Liana Salvador is running for a seat on Ryerson’s Board of Governors and she wants to bring some gender diversity to the most powerful body on campus.

Last year, there were no female students on the board.

Salvador is the vice-president education for the Ryerson Students’ Union, (RSU) and the only woman running for a student seat.

Salvador said she’s had to work to be heard in a predominantly male field. In the political realm, she said she’s seen her ideas discounted by male egos in the past.

“Since the decision-making bodies of the university are mostly dominated by men, as a woman — and a racialized student — it is a bit of a challenge finding your voice,” Salvador said.

In 2008, the Council of Ontario Universities found that more than half of all university applicants were female.
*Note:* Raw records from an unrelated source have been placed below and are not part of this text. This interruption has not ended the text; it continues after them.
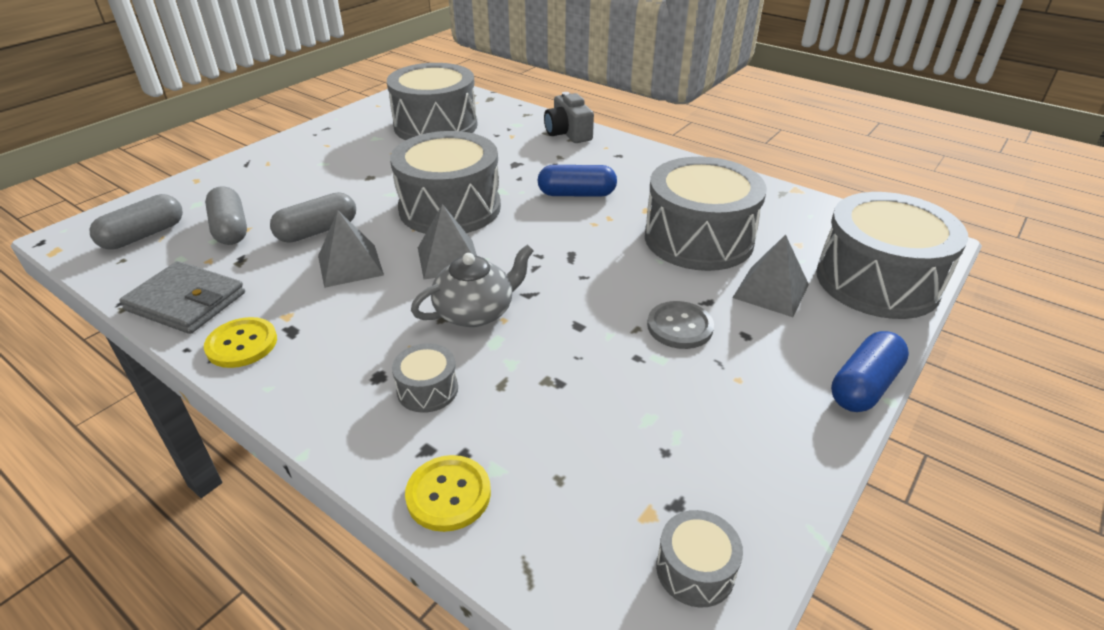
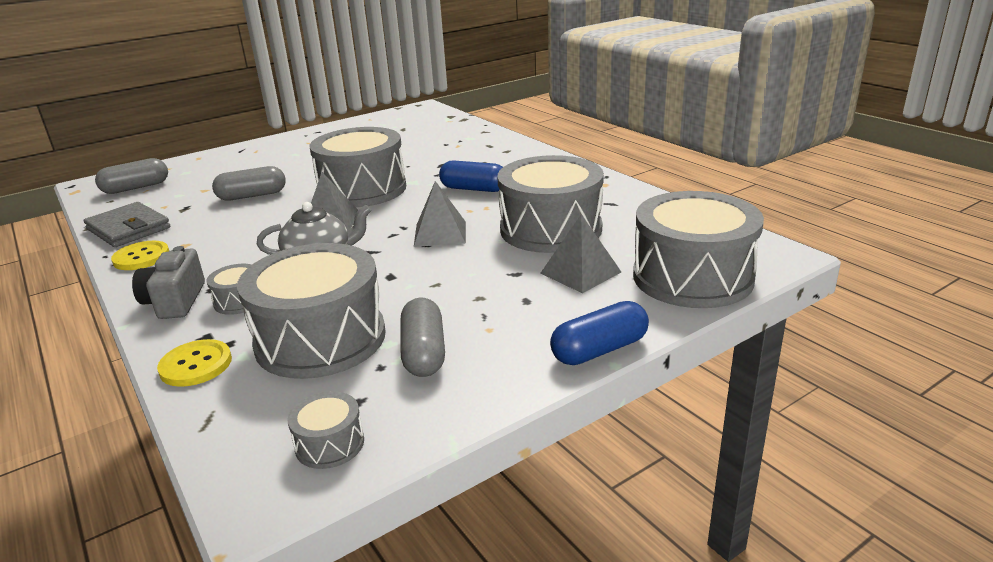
camera: 20 degrees right, 10 degrees down
grey capsule [205,186,247,245] -> grey capsule moved to [401,298,445,377]
grey pyramid [318,211,384,288] -> grey pyramid moved to [414,181,466,247]
grey drum [387,63,478,140] -> grey drum moved to [237,243,386,379]
grey camera [544,92,594,143] -> grey camera moved to [132,246,205,319]
grey button [647,301,714,349] -> none

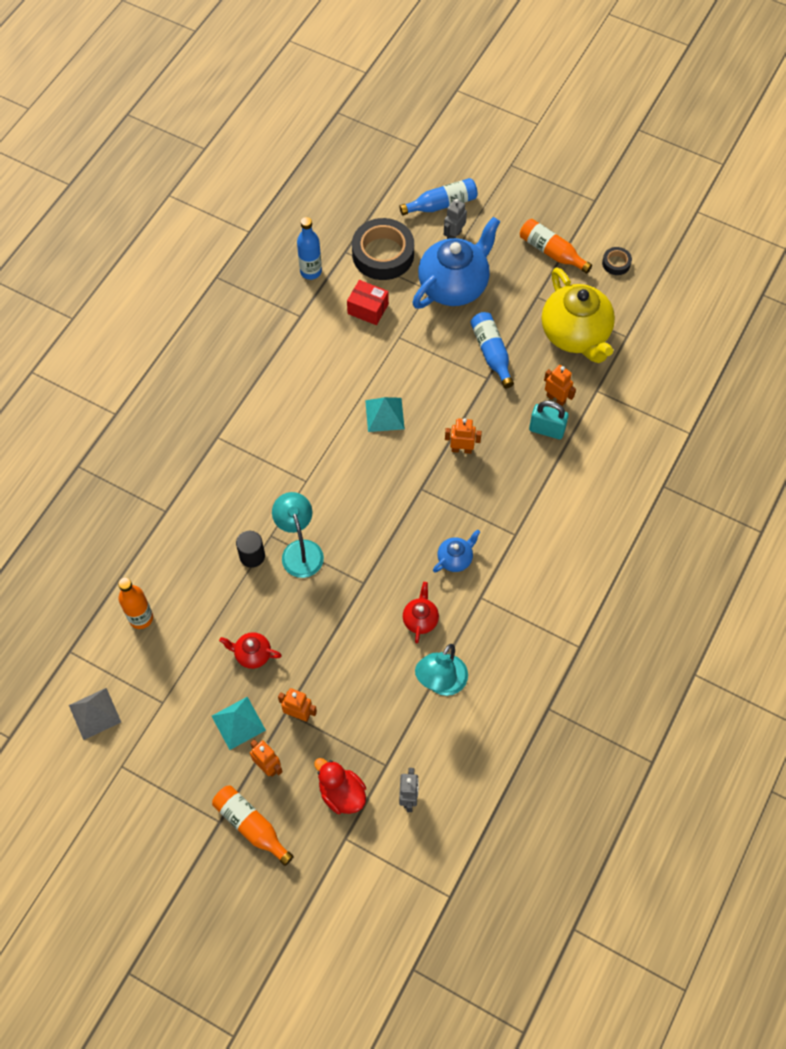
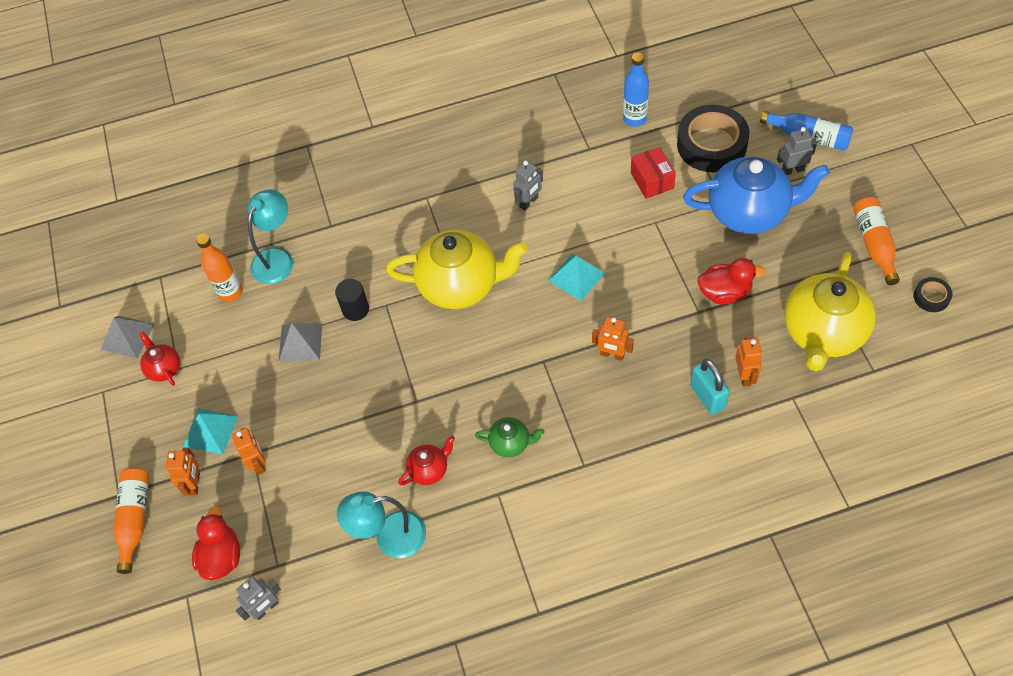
camera: 50 degrees right, 5 degrees down
red teapot [219,632,282,669] -> red teapot moved to [139,331,180,386]
turquoise lamp [272,492,324,578] -> turquoise lamp moved to [248,190,293,284]
blue teapot [433,530,480,573] -> green teapot [475,417,544,457]
orange robot [445,418,482,454] -> orange robot turned 150 degrees clockwise [592,317,634,361]
blue bottle [471,312,514,388] -> red duck [697,258,765,305]
none -> grey pyramid [278,323,322,362]
none -> yellow teapot [386,230,528,309]
none -> grey robot [513,161,543,211]

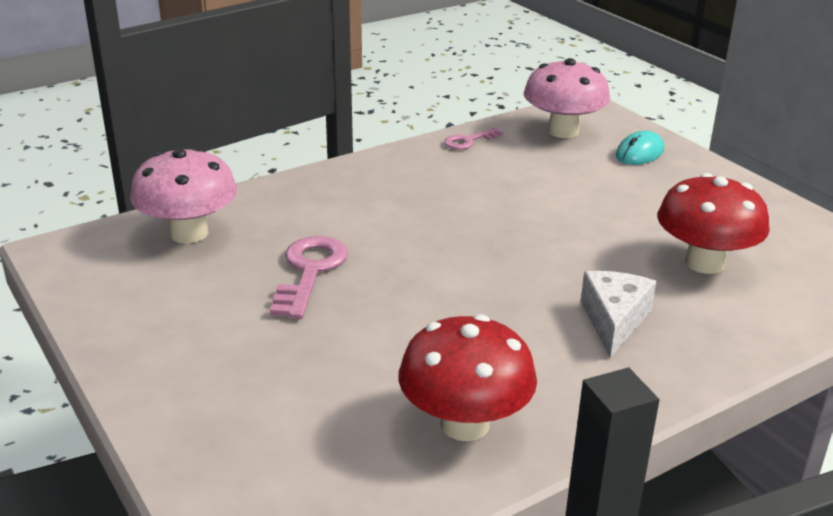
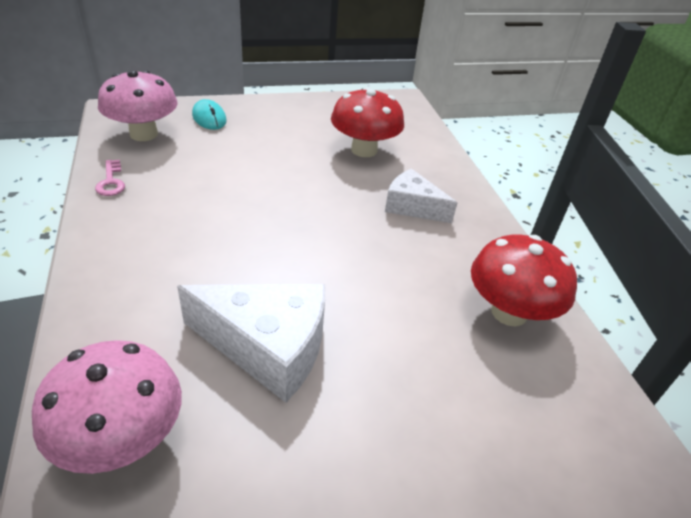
camera: 75 degrees left, 10 degrees up
pink key [270,236,348,319] -> white cheese [177,284,325,403]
More females are vying for spots in every field but engineering, the applied sciences and business.

Most women, however, are still hesitant to get involved because they feel like outsiders in student politics, said Connie Guberman, University of Toronto’s status of women officer and a women’s studies professor.

“They feel discounted, they feel invisible, they don’t have a sense of entitlement,” Guberman said.

The absence of women in student politics is merely a reflection of the gender inequality that exists on a national level, said Katherine Giroux Bogard, national chairperson for the Canadian Federation of Students.

“If you look at the broader society, only 22 percent of members of parliament in Canada are women,” Bogard said.

“And if you look at that, for example, the teaching staff at Canadian universities, only 34 per cent of university teachers are female.”

Equal participation in student politics is crucial to tackling women’s issues on campus.

One example is the nationwide No Means No campaign, a date-rape awareness effort that emerged in 1999 as a result of women’s involvement in student unions.

Yet to Salvador, every decision, whether specific to women or not, affects female students. Including a female point of view would likely mean a more inclusive approach that considers how university policies affect issues like women’s living wage, campus safety and the availability of daycare.

“I think it’s important to look at a particular problem and think about how that will affect women on campus,” she said.